### What this task involves:
Reproduce every line of text in the data below verbatim, omitting the pictures.

### Given information:
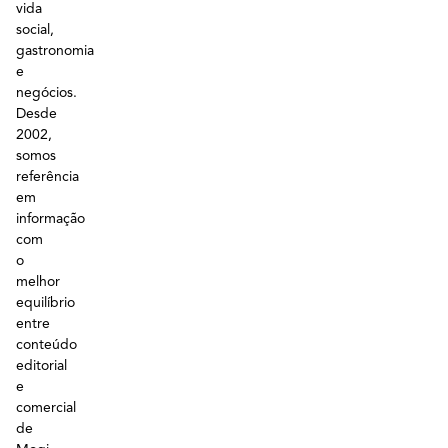
vida
social,
gastronomia
e
negócios.
Desde
2002,
somos
referência
em
informação
com
o
melhor
equilíbrio
entre
conteúdo
editorial
e
comercial
de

### Result below:
vida
social,
gastronomia
e
negócios.
Desde
2002,
somos
referência
em
informação
com
o
melhor
equilíbrio
entre
conteúdo
editorial
e
comercial
de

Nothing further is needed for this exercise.